Extracted data entries:
════════

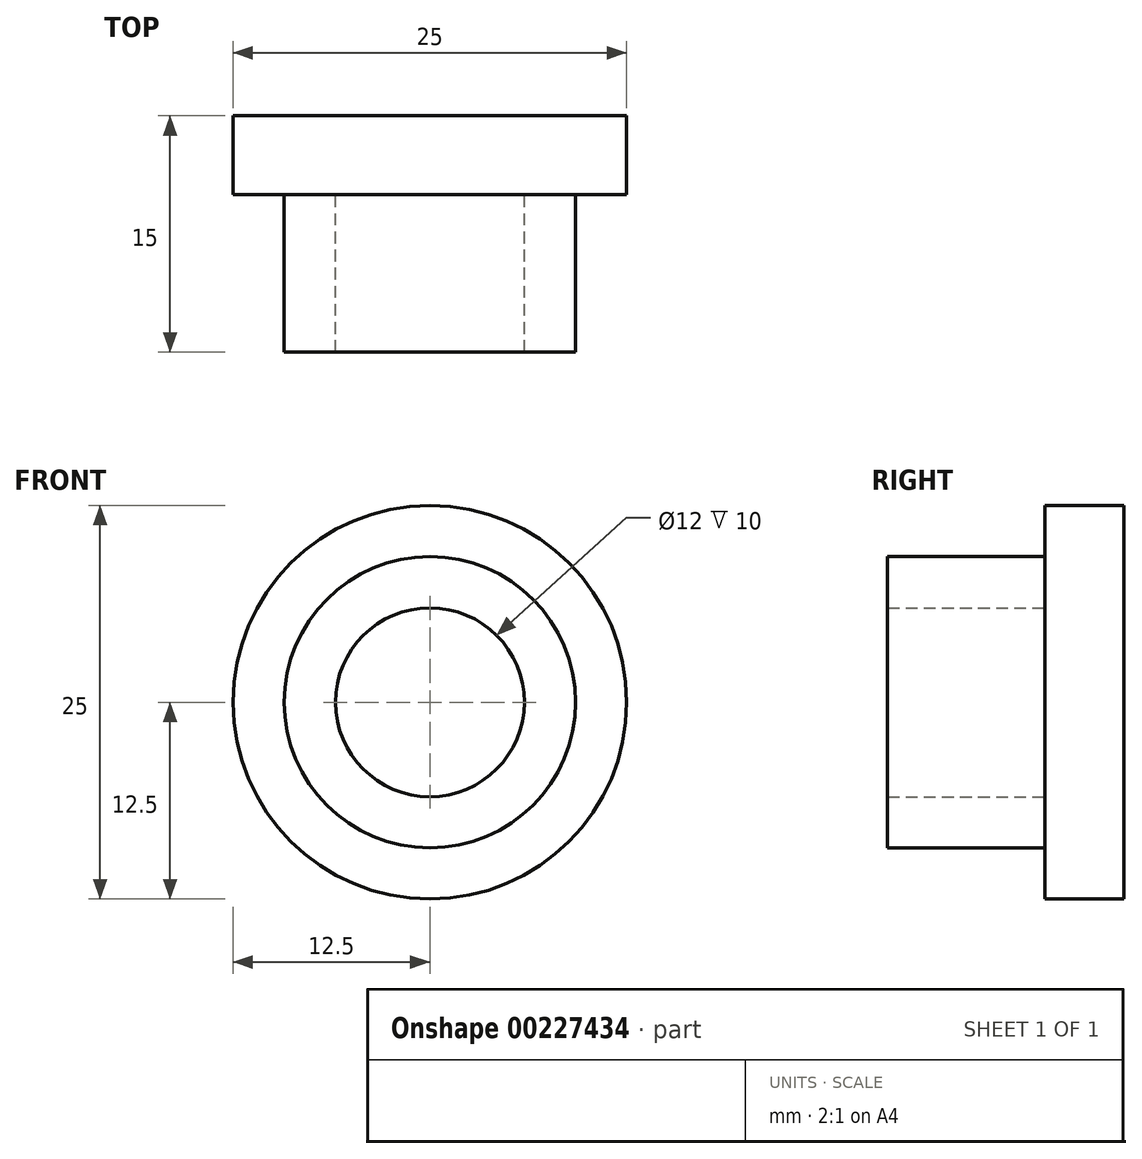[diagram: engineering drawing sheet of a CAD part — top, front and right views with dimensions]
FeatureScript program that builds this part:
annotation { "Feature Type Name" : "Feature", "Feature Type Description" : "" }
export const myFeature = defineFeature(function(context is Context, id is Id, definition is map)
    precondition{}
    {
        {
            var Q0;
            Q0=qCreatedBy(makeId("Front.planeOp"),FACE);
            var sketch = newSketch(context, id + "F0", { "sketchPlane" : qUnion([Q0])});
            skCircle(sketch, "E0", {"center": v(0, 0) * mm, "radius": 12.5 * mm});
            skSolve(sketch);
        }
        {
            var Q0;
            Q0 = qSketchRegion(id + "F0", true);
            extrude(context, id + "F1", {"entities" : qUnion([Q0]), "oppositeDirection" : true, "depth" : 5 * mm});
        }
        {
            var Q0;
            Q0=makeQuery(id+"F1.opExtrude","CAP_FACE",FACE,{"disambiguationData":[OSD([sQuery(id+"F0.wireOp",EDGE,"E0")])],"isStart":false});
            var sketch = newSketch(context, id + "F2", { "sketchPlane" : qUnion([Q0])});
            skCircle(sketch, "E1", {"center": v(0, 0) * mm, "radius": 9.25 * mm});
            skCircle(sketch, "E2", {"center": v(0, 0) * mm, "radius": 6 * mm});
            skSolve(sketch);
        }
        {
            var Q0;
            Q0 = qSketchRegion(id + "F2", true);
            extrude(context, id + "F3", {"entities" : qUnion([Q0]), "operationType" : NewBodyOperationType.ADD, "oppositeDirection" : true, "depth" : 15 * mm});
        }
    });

════════

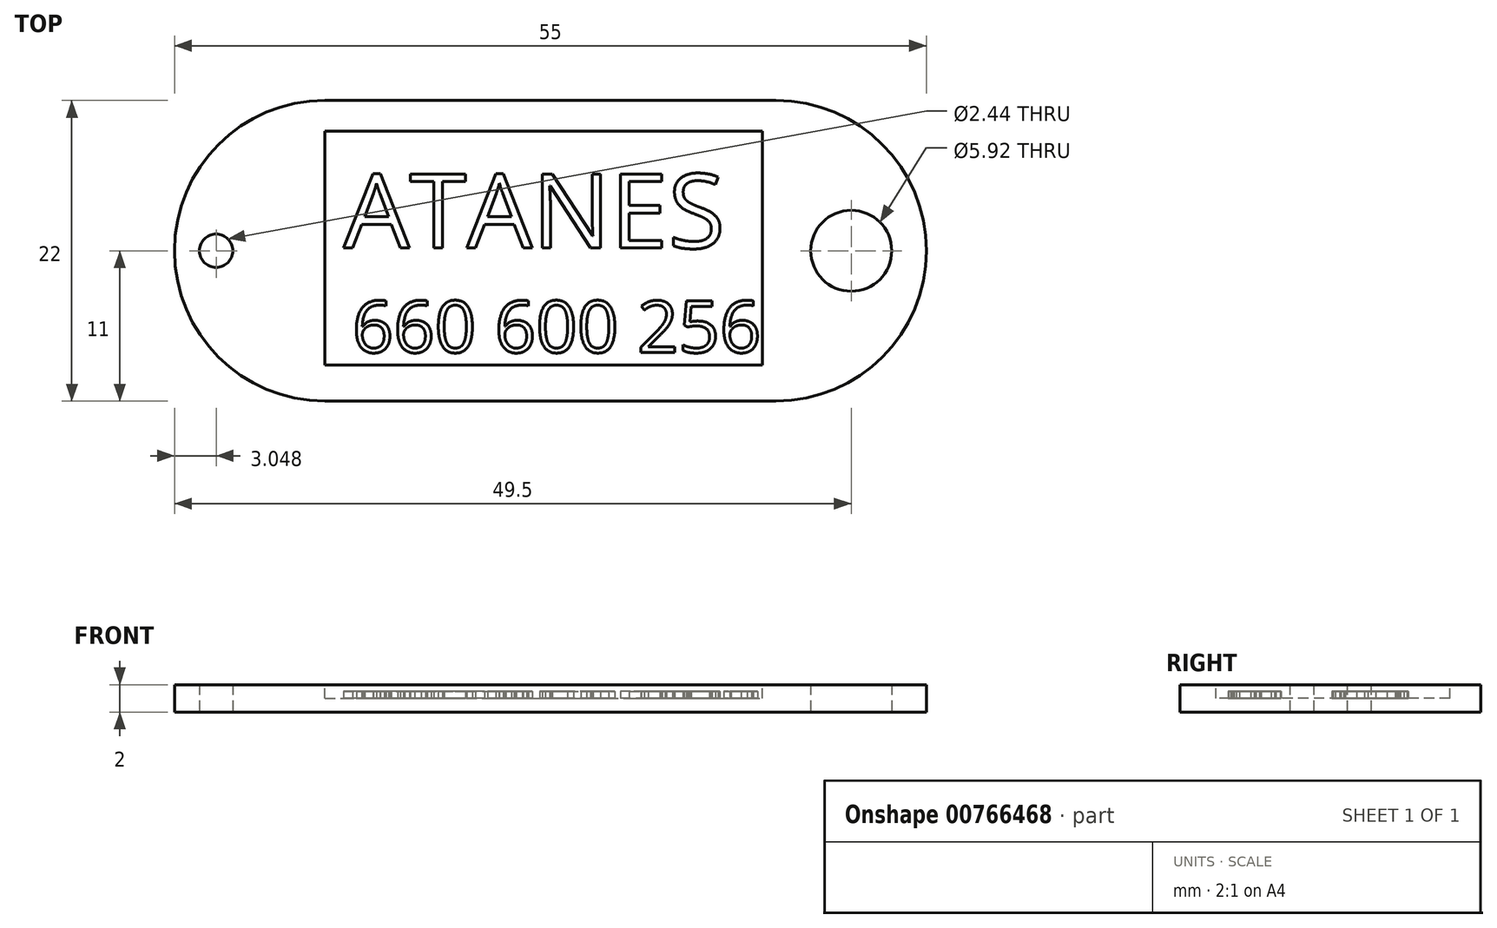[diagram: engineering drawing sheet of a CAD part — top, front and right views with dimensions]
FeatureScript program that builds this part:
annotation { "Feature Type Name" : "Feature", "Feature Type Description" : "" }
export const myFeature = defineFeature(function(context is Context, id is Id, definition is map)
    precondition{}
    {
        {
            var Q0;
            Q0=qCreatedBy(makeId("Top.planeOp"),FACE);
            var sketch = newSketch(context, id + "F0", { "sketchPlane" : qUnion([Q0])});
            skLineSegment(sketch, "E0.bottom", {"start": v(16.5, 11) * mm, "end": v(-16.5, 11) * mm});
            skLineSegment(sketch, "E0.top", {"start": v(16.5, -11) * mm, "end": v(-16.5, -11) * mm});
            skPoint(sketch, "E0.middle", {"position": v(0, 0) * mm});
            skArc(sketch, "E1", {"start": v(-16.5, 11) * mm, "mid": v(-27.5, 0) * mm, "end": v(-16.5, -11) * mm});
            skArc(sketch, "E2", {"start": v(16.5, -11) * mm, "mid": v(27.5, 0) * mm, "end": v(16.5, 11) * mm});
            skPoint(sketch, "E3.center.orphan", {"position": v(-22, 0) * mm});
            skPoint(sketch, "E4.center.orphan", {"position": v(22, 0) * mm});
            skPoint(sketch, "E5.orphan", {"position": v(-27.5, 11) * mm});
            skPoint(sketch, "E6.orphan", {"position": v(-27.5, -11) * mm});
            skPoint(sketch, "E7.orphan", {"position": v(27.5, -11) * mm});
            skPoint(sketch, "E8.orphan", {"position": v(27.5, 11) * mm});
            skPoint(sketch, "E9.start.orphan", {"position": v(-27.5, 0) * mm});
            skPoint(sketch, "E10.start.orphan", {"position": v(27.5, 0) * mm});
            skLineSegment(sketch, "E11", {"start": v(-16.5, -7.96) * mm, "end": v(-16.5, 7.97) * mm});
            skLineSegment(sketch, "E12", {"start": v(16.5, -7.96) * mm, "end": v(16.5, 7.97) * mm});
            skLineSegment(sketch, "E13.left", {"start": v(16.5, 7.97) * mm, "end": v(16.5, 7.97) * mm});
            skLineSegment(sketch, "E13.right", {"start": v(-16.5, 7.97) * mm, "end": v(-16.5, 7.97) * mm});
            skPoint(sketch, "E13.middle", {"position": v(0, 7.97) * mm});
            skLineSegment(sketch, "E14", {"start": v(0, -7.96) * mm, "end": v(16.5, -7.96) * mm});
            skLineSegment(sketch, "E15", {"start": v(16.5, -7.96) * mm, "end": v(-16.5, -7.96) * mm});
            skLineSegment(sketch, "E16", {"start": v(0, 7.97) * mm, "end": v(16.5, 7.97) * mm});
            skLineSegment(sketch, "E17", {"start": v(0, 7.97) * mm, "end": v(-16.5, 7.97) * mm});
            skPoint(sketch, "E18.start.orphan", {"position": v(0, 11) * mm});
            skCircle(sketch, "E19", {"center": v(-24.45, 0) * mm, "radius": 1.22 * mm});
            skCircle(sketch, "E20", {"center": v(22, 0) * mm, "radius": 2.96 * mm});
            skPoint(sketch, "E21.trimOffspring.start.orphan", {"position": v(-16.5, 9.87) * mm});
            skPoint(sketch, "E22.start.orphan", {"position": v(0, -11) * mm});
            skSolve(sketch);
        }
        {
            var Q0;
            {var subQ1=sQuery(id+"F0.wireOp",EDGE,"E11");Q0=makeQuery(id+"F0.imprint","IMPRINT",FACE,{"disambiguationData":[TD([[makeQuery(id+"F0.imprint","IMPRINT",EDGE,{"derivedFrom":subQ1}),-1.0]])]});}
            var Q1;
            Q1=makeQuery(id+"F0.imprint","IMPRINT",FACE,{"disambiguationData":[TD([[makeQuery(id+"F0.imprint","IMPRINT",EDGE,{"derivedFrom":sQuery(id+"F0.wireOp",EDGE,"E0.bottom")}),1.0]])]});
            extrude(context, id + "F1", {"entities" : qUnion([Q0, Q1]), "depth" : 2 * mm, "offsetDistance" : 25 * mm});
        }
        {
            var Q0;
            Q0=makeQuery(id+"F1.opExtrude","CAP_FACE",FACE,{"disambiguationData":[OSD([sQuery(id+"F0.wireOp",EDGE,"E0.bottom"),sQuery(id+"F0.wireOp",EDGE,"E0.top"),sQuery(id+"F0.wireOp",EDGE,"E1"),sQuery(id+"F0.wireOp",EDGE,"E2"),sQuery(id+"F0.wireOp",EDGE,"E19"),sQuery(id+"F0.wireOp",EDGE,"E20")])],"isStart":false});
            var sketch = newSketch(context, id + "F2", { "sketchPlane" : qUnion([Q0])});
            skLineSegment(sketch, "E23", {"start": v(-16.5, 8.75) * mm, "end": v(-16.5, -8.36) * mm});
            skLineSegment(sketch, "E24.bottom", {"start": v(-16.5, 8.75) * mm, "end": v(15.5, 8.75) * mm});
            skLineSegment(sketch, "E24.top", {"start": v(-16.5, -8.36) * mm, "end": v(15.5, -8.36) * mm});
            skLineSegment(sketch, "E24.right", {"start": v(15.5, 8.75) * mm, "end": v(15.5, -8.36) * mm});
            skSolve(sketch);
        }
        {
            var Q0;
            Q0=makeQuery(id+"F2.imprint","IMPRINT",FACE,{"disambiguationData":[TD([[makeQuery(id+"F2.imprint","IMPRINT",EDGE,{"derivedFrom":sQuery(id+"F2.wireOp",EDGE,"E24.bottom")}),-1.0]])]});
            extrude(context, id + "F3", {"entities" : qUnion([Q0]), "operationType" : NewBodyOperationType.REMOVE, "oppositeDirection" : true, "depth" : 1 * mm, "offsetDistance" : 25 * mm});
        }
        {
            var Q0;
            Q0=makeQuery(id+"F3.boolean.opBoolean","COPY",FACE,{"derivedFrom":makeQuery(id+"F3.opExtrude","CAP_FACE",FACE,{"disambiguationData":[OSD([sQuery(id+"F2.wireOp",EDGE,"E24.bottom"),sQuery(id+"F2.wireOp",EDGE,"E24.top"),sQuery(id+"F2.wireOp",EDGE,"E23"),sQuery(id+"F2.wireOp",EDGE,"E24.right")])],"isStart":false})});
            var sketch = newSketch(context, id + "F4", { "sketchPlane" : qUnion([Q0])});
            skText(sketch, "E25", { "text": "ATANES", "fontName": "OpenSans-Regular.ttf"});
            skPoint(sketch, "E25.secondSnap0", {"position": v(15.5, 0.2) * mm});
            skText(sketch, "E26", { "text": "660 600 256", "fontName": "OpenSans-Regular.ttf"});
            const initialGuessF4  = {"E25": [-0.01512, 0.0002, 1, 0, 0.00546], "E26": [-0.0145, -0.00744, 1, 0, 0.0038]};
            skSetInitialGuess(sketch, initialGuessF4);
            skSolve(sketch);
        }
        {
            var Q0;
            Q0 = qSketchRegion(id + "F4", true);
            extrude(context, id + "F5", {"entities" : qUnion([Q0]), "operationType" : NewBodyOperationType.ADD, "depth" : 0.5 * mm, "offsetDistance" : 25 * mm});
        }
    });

════════

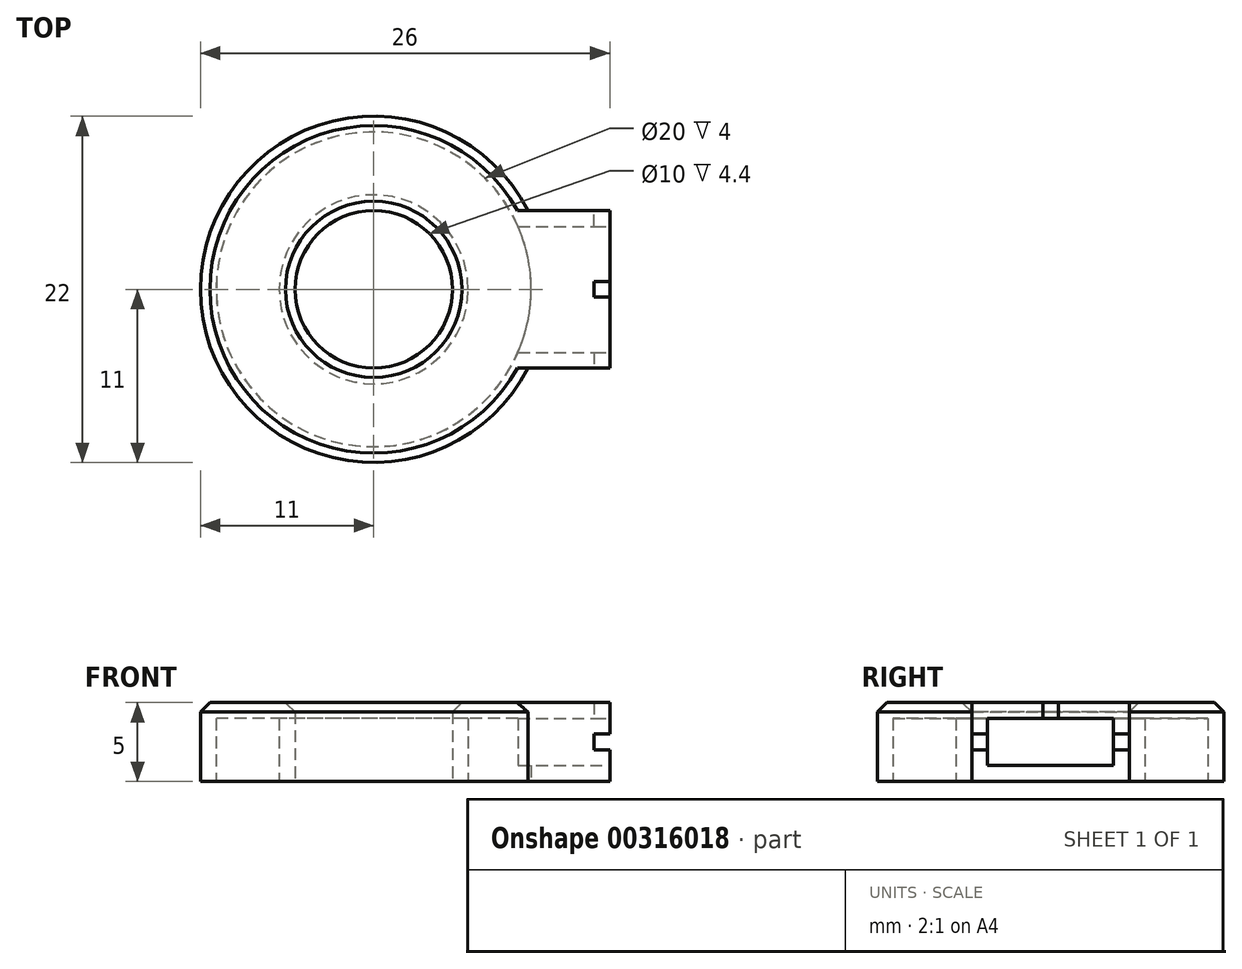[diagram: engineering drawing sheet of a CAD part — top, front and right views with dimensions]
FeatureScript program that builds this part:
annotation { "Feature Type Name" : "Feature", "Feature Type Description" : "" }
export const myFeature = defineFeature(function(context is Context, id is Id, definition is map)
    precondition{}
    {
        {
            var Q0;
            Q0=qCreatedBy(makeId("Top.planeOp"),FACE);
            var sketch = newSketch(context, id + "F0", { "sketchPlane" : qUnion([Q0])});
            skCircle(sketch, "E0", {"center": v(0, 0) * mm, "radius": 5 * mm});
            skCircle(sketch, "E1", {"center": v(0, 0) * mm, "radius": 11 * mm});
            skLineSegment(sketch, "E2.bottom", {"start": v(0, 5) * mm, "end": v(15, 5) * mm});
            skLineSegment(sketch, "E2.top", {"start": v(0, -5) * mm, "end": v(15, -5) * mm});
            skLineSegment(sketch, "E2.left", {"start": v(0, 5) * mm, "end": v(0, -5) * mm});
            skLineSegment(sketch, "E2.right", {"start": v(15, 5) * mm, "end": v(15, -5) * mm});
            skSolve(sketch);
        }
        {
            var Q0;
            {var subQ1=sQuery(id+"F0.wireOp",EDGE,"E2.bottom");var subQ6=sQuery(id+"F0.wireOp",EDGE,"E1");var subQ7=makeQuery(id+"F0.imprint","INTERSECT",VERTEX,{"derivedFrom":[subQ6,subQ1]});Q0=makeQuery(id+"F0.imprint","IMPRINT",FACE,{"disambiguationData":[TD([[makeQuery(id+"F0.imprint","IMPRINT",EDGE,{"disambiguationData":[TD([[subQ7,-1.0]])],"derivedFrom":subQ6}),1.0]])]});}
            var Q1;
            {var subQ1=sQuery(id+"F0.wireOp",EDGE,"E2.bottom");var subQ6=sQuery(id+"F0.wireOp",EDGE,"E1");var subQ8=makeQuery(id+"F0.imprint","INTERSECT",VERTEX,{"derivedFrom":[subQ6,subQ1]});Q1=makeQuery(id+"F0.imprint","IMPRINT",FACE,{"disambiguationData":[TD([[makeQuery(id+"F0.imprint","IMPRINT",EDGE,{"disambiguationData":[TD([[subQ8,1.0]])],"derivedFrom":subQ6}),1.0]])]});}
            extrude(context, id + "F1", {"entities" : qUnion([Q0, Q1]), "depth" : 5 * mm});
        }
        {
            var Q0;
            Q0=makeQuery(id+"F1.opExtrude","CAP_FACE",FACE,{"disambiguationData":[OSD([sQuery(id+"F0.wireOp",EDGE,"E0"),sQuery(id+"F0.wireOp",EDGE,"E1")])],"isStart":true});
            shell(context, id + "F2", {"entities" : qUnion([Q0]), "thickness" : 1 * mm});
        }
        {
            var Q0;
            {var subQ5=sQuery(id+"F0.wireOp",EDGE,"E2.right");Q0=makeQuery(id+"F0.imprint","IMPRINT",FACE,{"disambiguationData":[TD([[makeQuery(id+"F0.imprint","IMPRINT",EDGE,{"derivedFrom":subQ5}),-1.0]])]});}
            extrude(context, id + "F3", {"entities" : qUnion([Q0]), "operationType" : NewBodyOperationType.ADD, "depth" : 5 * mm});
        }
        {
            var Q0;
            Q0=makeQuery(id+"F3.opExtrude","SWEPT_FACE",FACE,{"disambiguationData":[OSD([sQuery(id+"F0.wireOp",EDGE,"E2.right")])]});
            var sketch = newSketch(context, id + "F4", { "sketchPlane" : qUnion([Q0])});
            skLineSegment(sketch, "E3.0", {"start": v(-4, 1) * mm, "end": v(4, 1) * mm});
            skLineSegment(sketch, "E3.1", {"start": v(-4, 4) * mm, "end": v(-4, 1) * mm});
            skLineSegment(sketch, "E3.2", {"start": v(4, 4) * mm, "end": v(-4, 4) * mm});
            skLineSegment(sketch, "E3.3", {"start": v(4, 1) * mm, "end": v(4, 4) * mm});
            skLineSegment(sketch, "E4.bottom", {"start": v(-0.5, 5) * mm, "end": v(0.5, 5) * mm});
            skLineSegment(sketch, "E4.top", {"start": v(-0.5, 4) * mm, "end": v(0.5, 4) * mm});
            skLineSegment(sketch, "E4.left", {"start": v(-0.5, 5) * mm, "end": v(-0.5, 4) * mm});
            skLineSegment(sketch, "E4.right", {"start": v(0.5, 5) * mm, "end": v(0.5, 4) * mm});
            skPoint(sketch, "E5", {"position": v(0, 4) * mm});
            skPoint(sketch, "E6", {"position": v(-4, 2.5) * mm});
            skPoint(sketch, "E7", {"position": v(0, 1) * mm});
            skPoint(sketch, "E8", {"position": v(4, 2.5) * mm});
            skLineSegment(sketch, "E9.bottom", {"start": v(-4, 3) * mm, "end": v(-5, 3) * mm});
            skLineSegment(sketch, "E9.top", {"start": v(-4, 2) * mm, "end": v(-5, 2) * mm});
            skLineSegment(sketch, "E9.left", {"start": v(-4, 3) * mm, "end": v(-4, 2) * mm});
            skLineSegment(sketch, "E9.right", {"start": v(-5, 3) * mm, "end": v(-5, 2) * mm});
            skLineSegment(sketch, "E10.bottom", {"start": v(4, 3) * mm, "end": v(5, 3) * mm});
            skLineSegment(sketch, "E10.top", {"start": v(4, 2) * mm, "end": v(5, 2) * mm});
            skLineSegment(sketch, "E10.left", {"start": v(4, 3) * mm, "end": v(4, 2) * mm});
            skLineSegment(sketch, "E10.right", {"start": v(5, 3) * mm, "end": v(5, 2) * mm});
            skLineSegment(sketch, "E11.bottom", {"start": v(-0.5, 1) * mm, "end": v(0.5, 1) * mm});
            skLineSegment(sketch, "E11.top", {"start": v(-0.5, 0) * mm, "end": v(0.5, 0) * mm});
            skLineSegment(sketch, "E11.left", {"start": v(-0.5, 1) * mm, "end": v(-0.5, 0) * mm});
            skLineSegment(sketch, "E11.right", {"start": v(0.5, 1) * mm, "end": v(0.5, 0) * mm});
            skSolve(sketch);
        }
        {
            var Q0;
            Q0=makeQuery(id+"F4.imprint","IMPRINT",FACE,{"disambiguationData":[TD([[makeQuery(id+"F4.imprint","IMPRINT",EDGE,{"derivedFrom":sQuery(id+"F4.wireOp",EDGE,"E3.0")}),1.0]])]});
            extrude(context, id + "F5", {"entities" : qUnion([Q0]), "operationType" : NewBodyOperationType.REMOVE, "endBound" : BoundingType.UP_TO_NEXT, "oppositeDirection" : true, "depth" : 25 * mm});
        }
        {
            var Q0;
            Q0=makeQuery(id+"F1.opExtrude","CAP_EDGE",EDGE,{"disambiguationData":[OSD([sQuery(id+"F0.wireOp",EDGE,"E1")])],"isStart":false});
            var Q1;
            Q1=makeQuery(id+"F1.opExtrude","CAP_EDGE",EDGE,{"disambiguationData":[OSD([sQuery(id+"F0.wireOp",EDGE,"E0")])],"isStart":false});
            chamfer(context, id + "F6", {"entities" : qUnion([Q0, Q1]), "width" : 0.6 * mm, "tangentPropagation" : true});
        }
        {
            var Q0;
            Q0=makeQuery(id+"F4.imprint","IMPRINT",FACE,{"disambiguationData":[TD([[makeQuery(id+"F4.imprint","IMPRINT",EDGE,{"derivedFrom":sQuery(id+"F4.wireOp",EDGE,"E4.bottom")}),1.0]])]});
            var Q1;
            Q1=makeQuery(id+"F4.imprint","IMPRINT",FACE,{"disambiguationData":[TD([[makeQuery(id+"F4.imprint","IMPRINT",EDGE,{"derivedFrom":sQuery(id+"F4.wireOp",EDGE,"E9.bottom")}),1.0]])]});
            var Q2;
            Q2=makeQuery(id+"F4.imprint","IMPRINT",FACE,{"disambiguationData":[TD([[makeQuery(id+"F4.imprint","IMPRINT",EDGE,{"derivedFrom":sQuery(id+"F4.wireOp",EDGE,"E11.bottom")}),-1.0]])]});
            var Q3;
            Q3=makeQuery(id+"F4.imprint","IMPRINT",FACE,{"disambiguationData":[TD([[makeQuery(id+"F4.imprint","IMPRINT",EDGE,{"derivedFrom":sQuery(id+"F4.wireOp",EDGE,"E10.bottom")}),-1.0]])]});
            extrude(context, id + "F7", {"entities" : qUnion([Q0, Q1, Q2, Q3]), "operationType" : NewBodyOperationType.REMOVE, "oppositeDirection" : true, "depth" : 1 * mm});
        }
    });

════════

* Task brief
Locate every line in the entries above that contains the string "Regular", matching case, and copy each of those lines in full.

* Task solution
            skText(sketch, "E25", { "text": "ATANES", "fontName": "OpenSans-Regular.ttf"});
            skText(sketch, "E26", { "text": "660 600 256", "fontName": "OpenSans-Regular.ttf"});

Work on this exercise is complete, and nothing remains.